Max Hastings was a premier 20th century war correspondent. As a military historian he adds to those writing skills and nose for a story a penetrating grasp of the essential. Three years ago Hastings published his account of the last year of World War II in Europe. He has matched that volume with a history of the last year of the war against Japan.
Part of his story is well known. By January 1945 the American military had shattered the power of Imperial Japan. Yet the Japanese had not the slightest intention of surrendering. Nor did they display any sympathy for the horrors being visited on the civilian population of the Home Islands by B-29 incendiary raids.
Instead, the Japanese generals and admirals assumed Americans could not accept the casualties an invasion of the Home Islands would entail. Correctly assuming the Americans would land on Kyushu, they deployed vast numbers of troops to that southern island. In late May 1945 barely 100,000 soldiers were stationed on Kyushu; by late July there were nearly half a million. Only the dropping of the atomic bombs and consequent threat of absolute destruction ended Japanese militarists’ pretensions that they could preserve their honor by refusing to accept the inevitable defeat.
Hastings combines research and multinational interviews with the work of American military historians like Richard Frank and Edward Drea. He then adds a dimension on which few historians of the Pacific Theater, with their American biases, have focused. In addition to the great island-hopping drives of Nimitz and MacArthur, there were other crucial struggles. Field Marshal 1st Viscount Slim’s 14th Army waged a fierce battle against the Japanese in Burma. The Australians grappled with Japanese garrisons in the Dutch East Indies (modern-day Indonesia), while the Japanese conducted their own version of the Eastern Front in China, murdering and abusing the populations of the territories they occupied.
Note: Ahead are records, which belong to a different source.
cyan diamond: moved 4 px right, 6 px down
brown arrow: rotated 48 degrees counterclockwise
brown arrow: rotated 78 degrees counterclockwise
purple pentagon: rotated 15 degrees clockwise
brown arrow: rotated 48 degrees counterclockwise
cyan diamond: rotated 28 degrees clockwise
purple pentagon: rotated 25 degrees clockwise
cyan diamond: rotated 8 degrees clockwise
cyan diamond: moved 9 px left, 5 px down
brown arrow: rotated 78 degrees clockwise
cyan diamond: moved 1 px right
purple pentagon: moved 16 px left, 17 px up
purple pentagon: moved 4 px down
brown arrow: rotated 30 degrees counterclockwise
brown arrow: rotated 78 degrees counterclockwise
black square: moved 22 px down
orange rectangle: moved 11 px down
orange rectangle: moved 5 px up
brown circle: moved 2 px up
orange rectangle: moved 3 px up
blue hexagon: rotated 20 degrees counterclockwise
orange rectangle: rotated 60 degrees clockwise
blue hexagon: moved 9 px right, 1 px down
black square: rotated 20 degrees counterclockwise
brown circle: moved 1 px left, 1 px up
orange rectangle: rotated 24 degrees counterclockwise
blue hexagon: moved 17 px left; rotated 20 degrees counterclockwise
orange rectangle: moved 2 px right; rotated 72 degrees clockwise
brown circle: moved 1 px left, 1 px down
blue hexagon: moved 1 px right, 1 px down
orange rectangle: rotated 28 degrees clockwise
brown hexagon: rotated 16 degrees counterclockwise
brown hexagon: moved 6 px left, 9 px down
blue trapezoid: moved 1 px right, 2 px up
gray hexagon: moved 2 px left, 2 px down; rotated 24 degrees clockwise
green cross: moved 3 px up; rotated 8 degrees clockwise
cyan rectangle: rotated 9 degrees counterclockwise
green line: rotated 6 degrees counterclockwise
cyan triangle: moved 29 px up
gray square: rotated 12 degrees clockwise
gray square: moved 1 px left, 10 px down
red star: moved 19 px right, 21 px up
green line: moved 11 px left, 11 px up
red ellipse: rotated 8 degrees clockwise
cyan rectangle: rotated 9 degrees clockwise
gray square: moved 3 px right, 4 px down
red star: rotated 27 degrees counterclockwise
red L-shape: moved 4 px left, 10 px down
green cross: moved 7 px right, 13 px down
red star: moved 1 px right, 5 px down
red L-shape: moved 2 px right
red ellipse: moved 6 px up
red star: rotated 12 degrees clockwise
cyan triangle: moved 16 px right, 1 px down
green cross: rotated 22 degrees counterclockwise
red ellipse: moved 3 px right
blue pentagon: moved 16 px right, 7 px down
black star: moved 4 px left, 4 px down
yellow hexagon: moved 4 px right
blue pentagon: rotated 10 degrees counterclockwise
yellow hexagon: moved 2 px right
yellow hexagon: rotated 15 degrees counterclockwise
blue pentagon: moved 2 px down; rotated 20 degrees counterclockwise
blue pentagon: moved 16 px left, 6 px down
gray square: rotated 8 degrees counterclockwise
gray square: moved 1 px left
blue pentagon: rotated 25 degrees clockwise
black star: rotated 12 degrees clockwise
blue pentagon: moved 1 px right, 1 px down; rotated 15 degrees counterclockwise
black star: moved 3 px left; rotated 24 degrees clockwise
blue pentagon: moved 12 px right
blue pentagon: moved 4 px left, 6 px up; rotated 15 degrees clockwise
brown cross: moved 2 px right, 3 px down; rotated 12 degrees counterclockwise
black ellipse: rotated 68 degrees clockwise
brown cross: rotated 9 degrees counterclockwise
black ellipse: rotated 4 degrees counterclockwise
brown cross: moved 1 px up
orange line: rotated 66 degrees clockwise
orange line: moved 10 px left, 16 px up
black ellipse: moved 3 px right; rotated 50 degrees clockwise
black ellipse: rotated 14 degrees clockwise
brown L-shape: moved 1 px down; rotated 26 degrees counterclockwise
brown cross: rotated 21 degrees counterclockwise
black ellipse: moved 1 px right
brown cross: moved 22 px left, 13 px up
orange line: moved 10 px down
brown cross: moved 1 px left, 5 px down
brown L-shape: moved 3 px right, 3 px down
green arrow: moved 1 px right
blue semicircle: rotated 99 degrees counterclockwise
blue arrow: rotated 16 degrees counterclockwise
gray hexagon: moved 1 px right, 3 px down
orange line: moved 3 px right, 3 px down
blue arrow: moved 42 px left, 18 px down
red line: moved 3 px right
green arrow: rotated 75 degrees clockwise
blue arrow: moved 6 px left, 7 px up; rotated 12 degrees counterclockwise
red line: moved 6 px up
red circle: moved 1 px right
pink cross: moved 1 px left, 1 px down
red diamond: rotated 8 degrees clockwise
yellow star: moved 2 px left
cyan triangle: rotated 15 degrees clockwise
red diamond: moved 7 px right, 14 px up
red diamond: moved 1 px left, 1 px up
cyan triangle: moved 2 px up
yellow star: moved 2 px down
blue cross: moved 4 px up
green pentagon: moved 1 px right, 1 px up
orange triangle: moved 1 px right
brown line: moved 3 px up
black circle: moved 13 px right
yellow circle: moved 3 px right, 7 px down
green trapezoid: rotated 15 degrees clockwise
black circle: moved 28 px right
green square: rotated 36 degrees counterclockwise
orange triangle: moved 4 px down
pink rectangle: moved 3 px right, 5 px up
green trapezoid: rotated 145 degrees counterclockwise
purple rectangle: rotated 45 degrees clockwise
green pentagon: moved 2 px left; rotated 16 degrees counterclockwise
A continuation of the Pacific War would have meant millions of additional casualties—not just American and Japanese but Chinese, Burmese, Malay, Indonesian and others. The fate of Allied POWs would also have been fixed: death by starvation, execution and brutality. Hastings has done a great service with his reminder that the War in the Pacific was not just an American affair with American lives on the line.